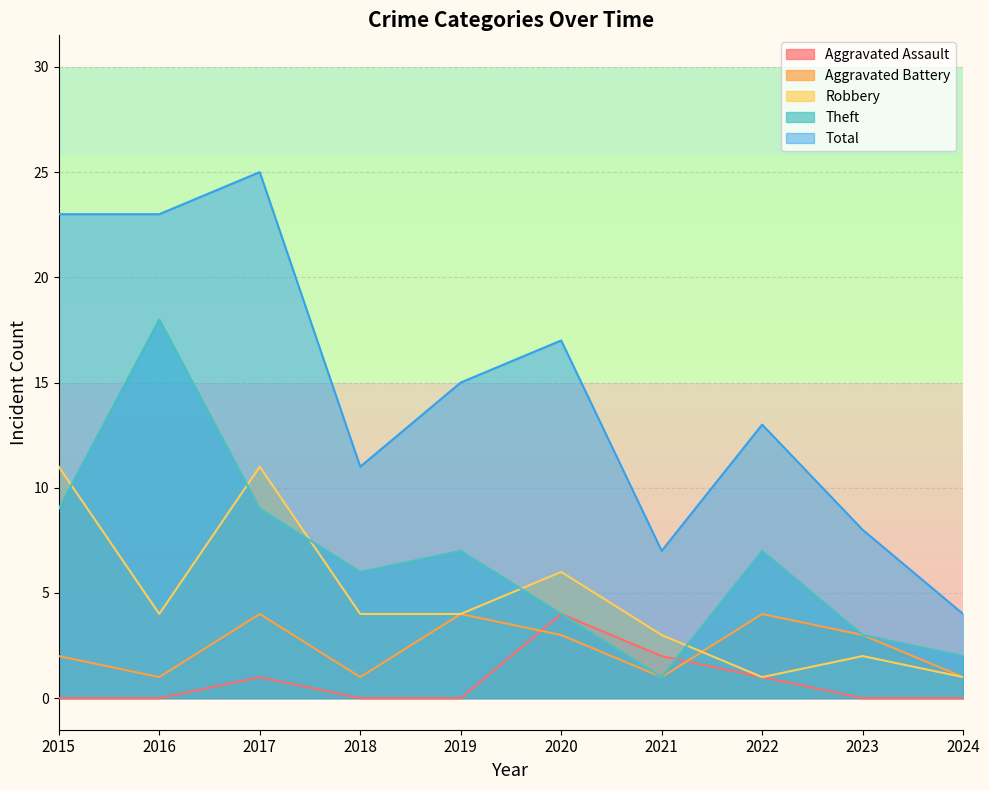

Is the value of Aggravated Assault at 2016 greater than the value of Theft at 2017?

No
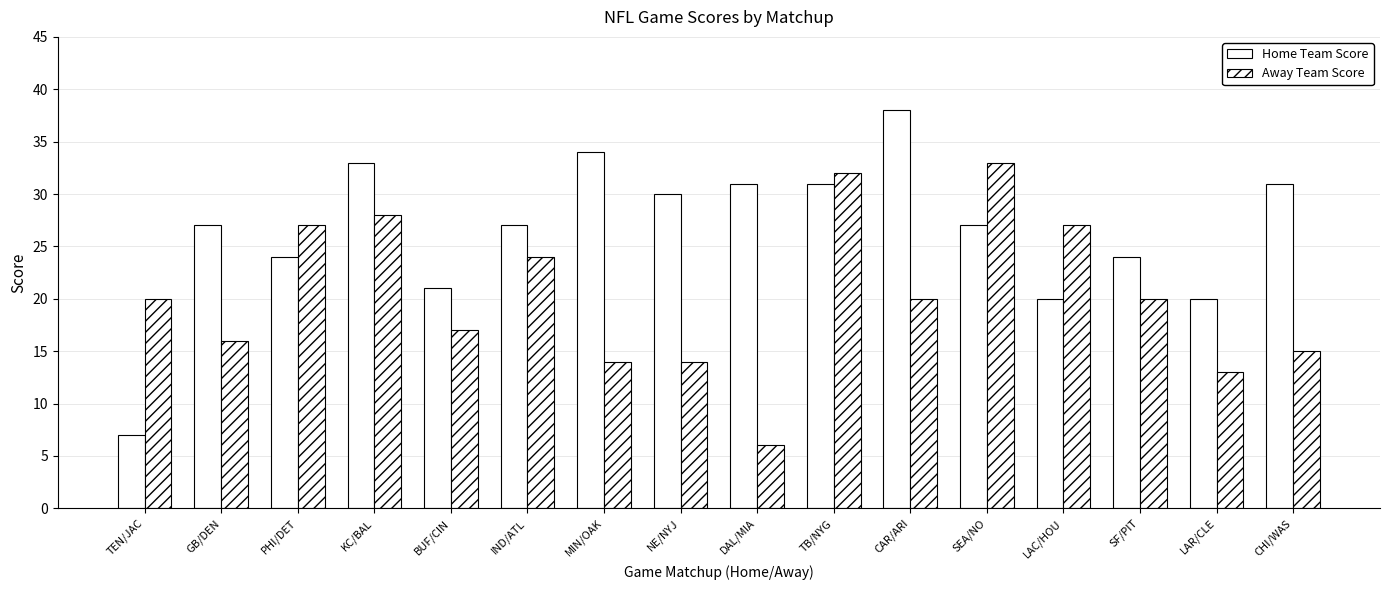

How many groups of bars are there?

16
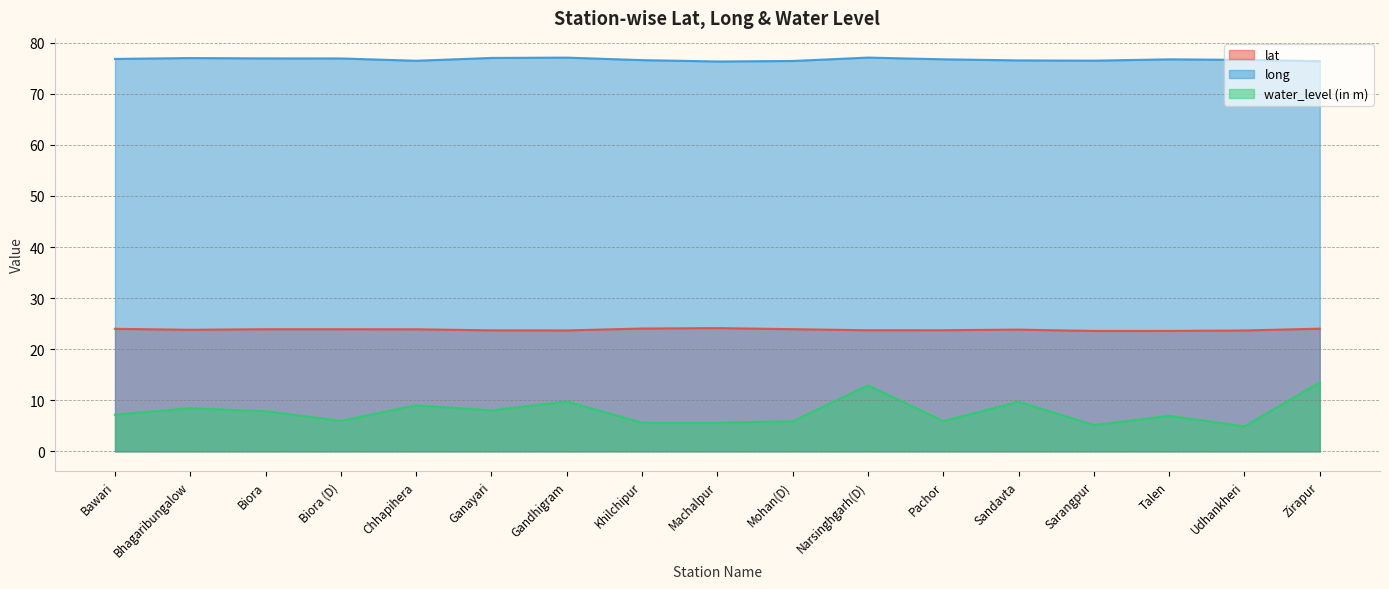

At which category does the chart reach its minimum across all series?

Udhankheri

About this task
Reproduce every line of the entries above verbatim, leaving out the pictures.

Your solution
Is the value of Aggravated Assault at 2016 greater than the value of Theft at 2017?

No

How many groups of bars are there?

16

At which category does the chart reach its minimum across all series?

Udhankheri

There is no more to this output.